[Extracted data entries]
※ ※ ※

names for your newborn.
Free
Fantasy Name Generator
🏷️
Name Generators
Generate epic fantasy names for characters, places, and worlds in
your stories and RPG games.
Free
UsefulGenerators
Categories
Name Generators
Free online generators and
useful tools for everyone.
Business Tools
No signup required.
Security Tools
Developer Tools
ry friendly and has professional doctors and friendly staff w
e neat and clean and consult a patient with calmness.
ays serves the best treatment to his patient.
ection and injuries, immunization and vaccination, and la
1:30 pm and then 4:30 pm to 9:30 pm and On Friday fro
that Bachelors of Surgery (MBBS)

※ ※ ※

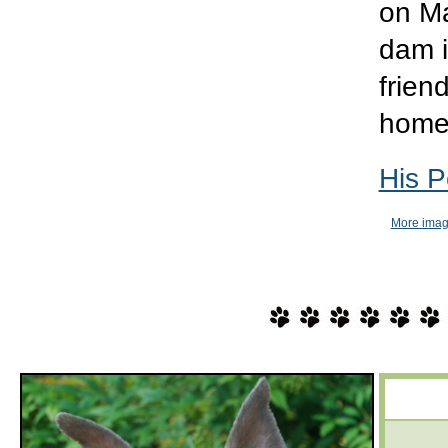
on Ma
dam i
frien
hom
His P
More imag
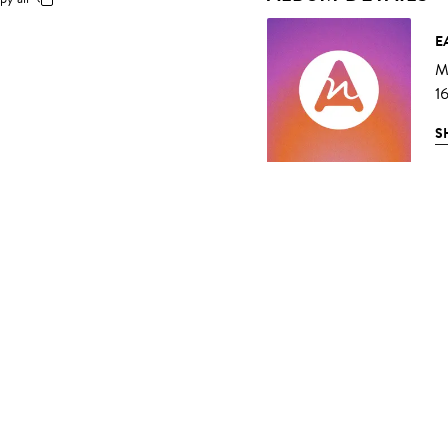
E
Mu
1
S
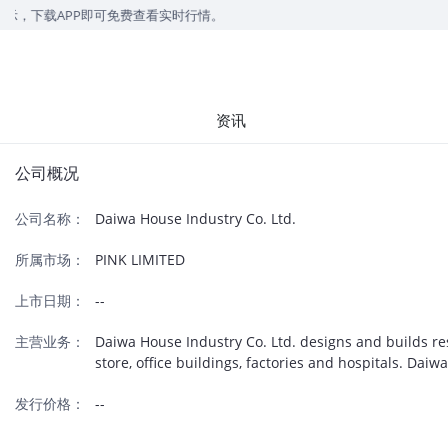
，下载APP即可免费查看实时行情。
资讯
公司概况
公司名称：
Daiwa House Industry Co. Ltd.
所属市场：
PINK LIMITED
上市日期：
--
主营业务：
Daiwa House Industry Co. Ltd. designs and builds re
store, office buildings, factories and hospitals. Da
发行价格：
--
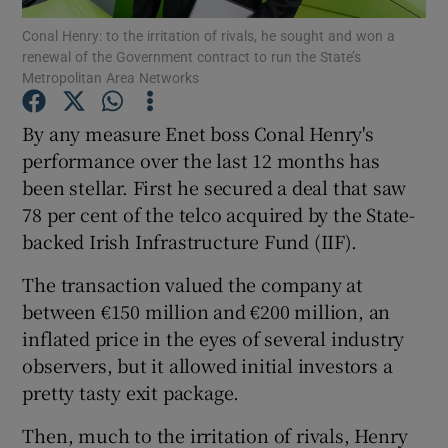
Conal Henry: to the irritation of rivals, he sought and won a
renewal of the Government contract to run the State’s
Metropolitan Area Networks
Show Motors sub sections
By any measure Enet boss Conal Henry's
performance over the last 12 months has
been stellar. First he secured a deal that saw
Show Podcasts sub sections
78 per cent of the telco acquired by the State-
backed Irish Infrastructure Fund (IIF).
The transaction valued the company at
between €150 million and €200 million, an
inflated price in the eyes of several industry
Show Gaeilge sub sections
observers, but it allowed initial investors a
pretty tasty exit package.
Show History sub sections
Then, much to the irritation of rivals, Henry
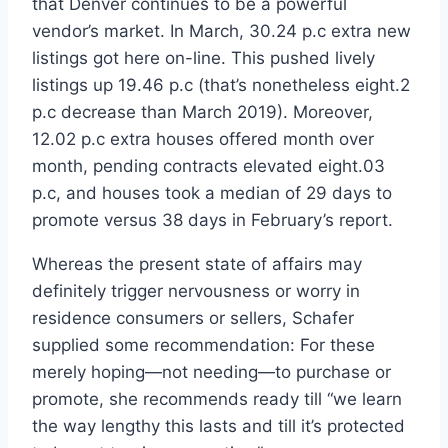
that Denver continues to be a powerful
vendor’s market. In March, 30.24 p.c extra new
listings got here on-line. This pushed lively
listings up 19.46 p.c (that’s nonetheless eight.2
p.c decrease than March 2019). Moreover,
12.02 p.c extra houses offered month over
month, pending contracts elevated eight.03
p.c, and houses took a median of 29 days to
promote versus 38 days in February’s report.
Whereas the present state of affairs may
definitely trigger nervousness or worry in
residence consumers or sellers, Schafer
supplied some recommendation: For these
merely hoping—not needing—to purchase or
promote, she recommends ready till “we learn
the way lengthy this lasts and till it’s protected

※ ※ ※

§ JOB ITEM: Lay out the lines of the records as a numbered list, from the line containing "names for your newborn." through the line containing "that Bachelors of Surgery (MBBS)", both included. Leave out any blank lines.

§ OUTPUT FOR THIS TASK:
1. names for your newborn.
2. Free
3. Fantasy Name Generator
4. 🏷️
5. Name Generators
6. Generate epic fantasy names for characters, places, and worlds in
7. your stories and RPG games.
8. Free
9. UsefulGenerators
10. Categories
11. Name Generators
12. Free online generators and
13. useful tools for everyone.
14. Business Tools
15. No signup required.
16. Security Tools
17. Developer Tools
18. ry friendly and has professional doctors and friendly staff w
19. e neat and clean and consult a patient with calmness.
20. ays serves the best treatment to his patient.
21. ection and injuries, immunization and vaccination, and la
22. 1:30 pm and then 4:30 pm to 9:30 pm and On Friday fro
23. that Bachelors of Surgery (MBBS)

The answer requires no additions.